## [Before-and-after change data]
---------------

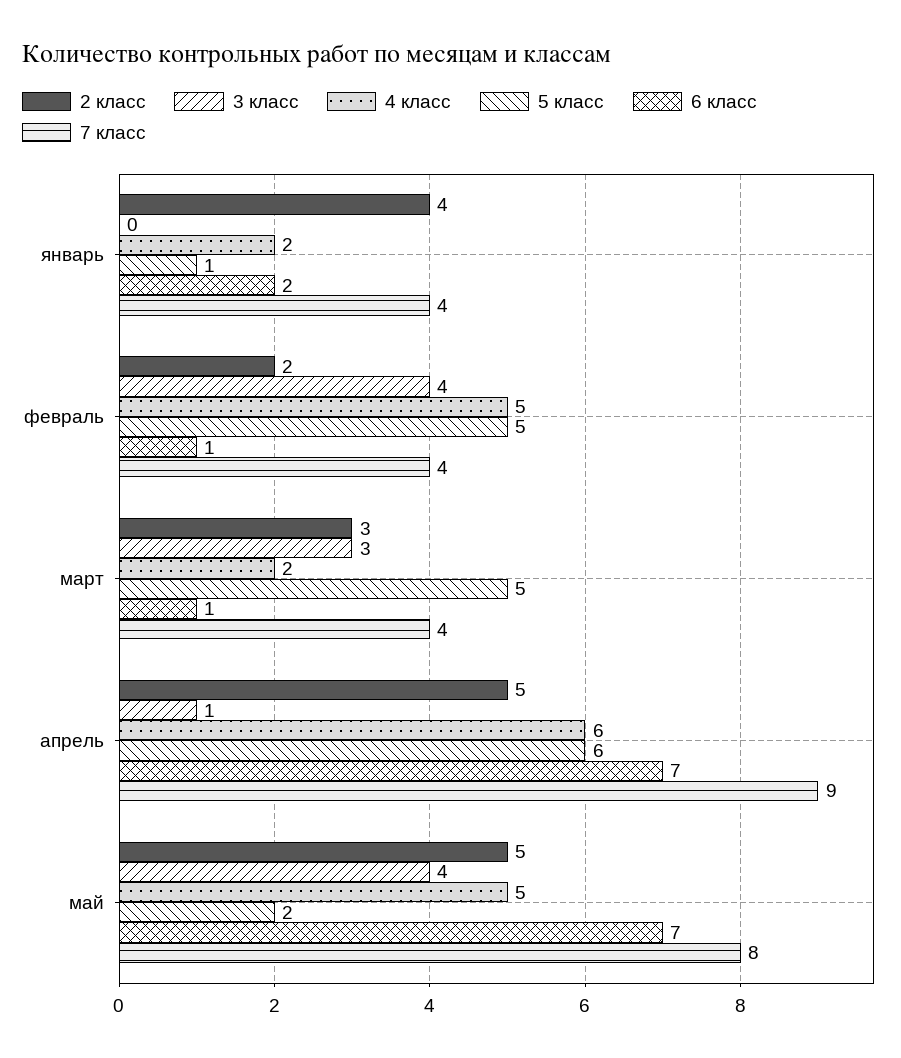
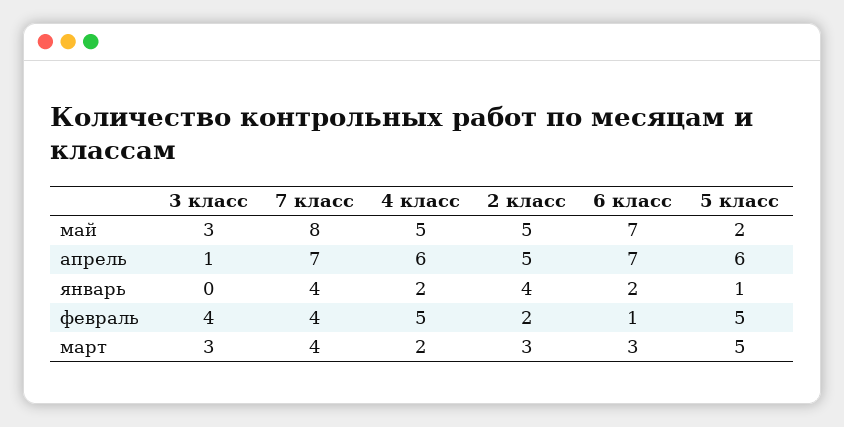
  {
    "2 класс": {
      "январь": 4,
      "февраль": 2,
      "март": 3,
      "апрель": 5,
      "май": 5
    },
    "3 класс": {
      "январь": 0,
      "февраль": 4,
      "март": 3,
      "апрель": 1,
-     "май": 4
+     "май": 3
    },
    "4 класс": {
      "январь": 2,
      "февраль": 5,
      "март": 2,
      "апрель": 6,
      "май": 5
    },
    "5 класс": {
      "январь": 1,
      "февраль": 5,
      "март": 5,
      "апрель": 6,
      "май": 2
    },
    "6 класс": {
      "январь": 2,
      "февраль": 1,
-     "март": 1,
+     "март": 3,
      "апрель": 7,
      "май": 7
    },
    "7 класс": {
      "январь": 4,
      "февраль": 4,
      "март": 4,
-     "апрель": 9,
+     "апрель": 7,
      "май": 8
    }
  }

---------------

## [Task to carry out]
Report each line above that includes the string "апрель".

## [Answer for the task]
      "апрель": 5,
      "апрель": 1,
      "апрель": 6,
      "апрель": 6,
      "апрель": 7,
-     "апрель": 9,
+     "апрель": 7,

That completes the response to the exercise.